*BRIEF:*
Only the lines that contain the string "Alignment" belong in the answer; pull them from the records.

=== DATA FOR THIS EXERCISE ===

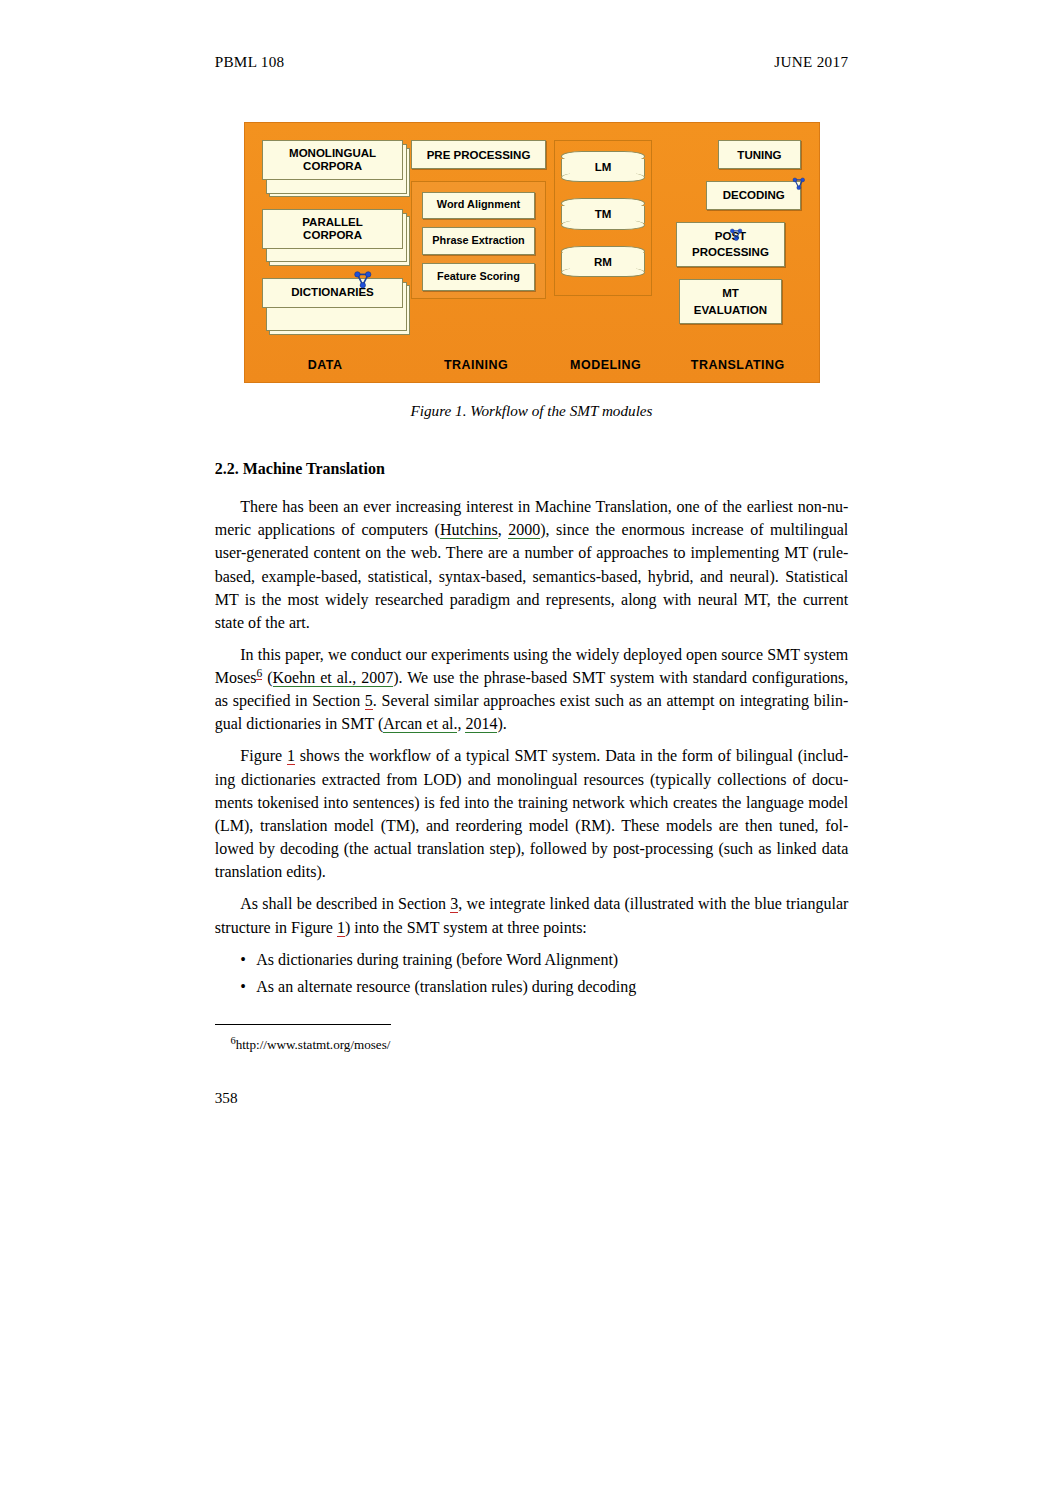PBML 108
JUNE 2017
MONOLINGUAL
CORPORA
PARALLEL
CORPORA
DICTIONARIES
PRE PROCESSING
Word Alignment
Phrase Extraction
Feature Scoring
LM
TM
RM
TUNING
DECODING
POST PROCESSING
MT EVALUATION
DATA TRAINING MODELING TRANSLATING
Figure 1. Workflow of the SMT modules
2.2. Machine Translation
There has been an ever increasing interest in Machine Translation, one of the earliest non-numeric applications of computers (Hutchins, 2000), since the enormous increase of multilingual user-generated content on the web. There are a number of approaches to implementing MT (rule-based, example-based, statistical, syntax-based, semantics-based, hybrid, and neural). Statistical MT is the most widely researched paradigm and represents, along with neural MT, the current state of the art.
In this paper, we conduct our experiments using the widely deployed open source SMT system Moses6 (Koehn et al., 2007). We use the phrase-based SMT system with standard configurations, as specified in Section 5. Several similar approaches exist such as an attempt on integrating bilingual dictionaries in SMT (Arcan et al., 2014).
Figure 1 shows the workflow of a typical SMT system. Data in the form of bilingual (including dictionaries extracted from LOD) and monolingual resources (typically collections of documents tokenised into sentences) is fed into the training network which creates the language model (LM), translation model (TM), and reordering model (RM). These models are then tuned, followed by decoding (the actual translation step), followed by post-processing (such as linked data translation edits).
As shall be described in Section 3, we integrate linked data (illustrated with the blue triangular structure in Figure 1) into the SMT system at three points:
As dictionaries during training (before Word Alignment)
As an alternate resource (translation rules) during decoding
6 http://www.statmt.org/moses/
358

===

*PROBLEM SOLUTION:*
Word Alignment
As dictionaries during training (before Word Alignment)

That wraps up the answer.